Stored data
++++++

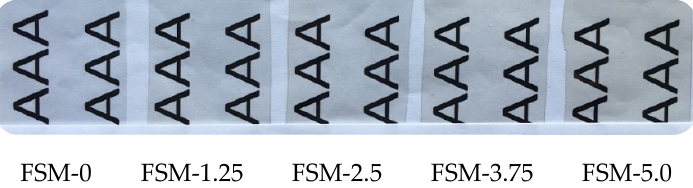
Figure 2. Composite edible film sample with different MAA concentrations.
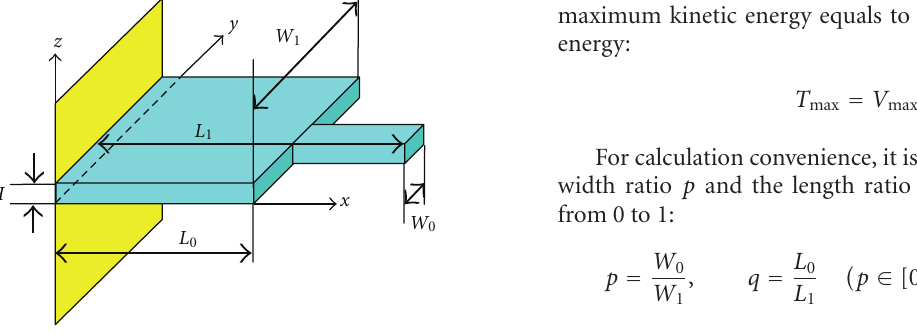
Figure 3: Schematic drawing of a T-shaped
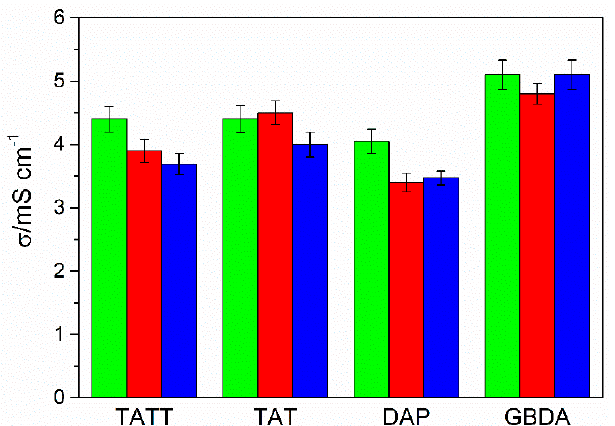
Figure 8. Ionic conductivity of investigated ionogels obtained by photopolymerization of thiols TMPTP (green columns), PETMP (red columns), and PETMB (blue columns) with different allyl monomers: TATT, TAT, GBDA, and DAP. RSD ≤ 5%.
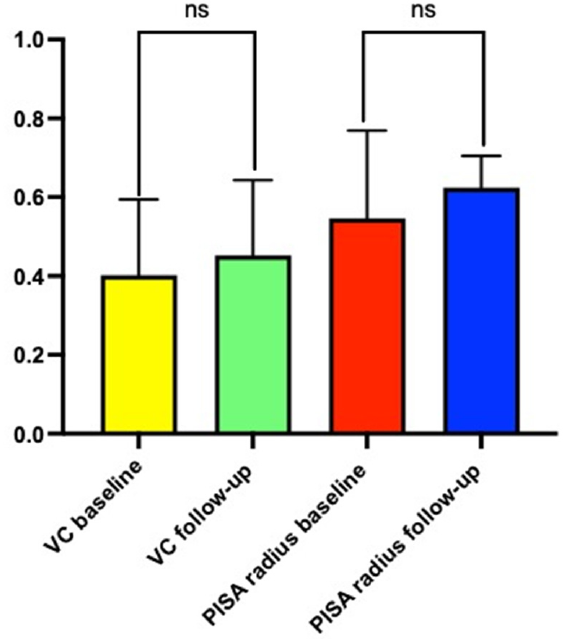
Figure 1. Value of vena contracta and proximal isosurface area radius of tricuspid regurgitation before and after Optimizer ® Smart implantation. VC: vena contracta; PISA: proximal isosurface area radius. ns: non-significance.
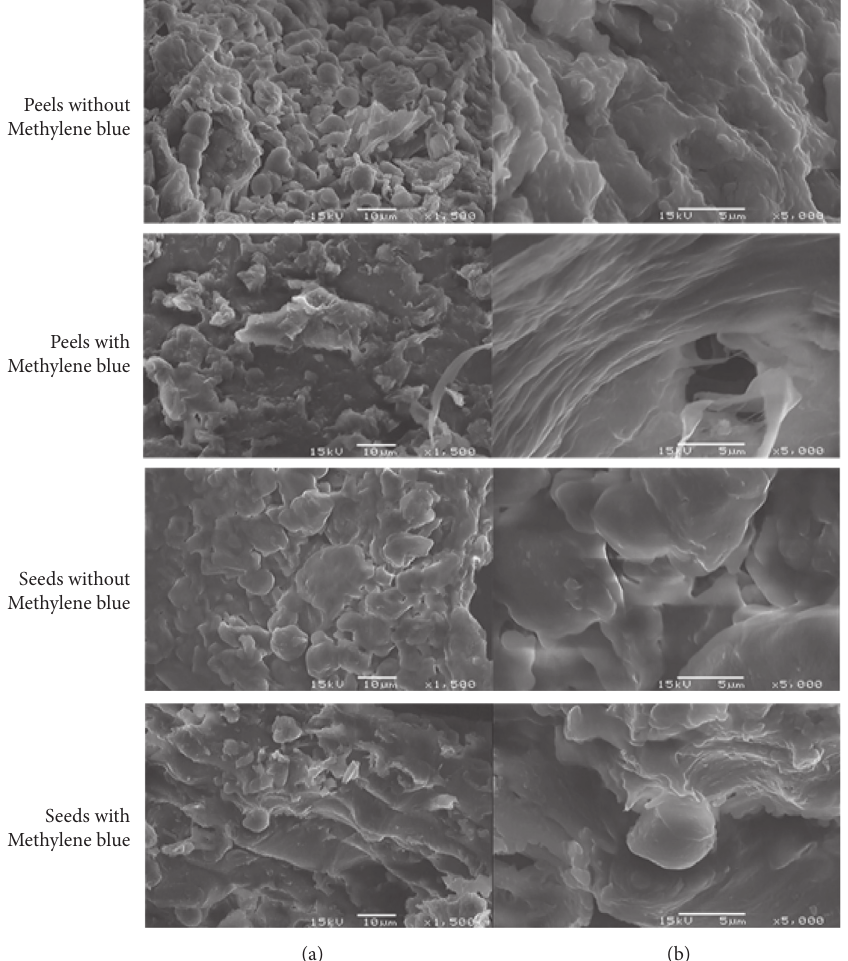
Figure 12: SEM images of the microstructure of adsorbents: peels (a) and seeds (b) before and after MB adsorption (1500x, 5000x,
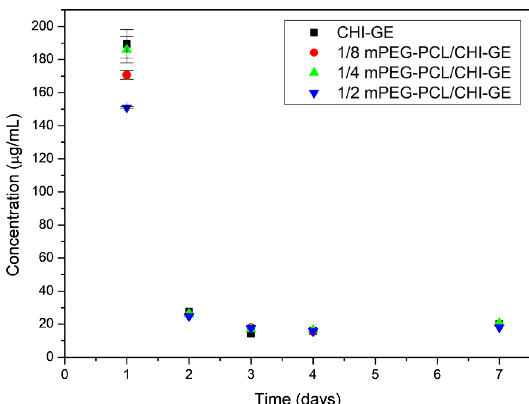
Figure 7. Long-term in vitro gentamicin release from (black) CHI-GE, (red) 1/8 mPEG-PCL/CHI, (green) 1/4 mPEG-PCL/CHI and (blue) 1/2 mPEG-PCL/CHI at every 24 hours for one week.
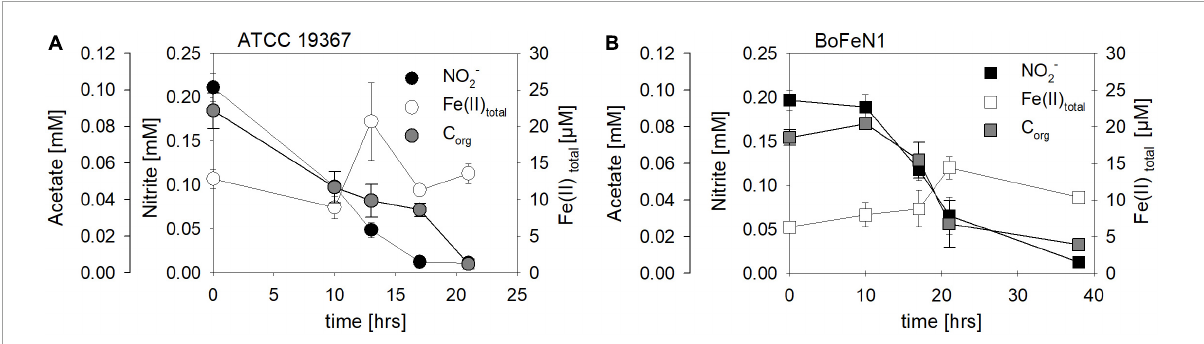
FIGURE6 Concentrations of NO 2 − ( (cid:108) , (cid:3) ), Fe(II) to tal ( ◦ , (cid:3) ) and acetate ( (cid:108) , (cid:3) ) over time in experiments testing NO 2 − reduction coupled to Fe(II) oxidation in Acidovorax sp. strain BoFeN1 (A) and Paracoccus denitrificans strain ATCC 19367 (B) . Note different time scales. Error bars represent standard error calculated from biological replicates [ n = 4 (A) , 3 (B) ].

++++++

Output exactly, and only, the lines of the entries above from the one with "Figure 8. Ionic" up to and including the one with "Figure 1. Value"; pictures are to be left out.

Figure 8. Ionic conductivity of investigated ionogels obtained by photopolymerization of thiols TMPTP (green columns), PETMP (red columns), and PETMB (blue columns) with different allyl monomers: TATT, TAT, GBDA, and DAP. RSD ≤ 5%.
Figure 1. Value of vena contracta and proximal isosurface area radius of tricuspid regurgitation before and after Optimizer ® Smart implantation. VC: vena contracta; PISA: proximal isosurface area radius. ns: non-significance.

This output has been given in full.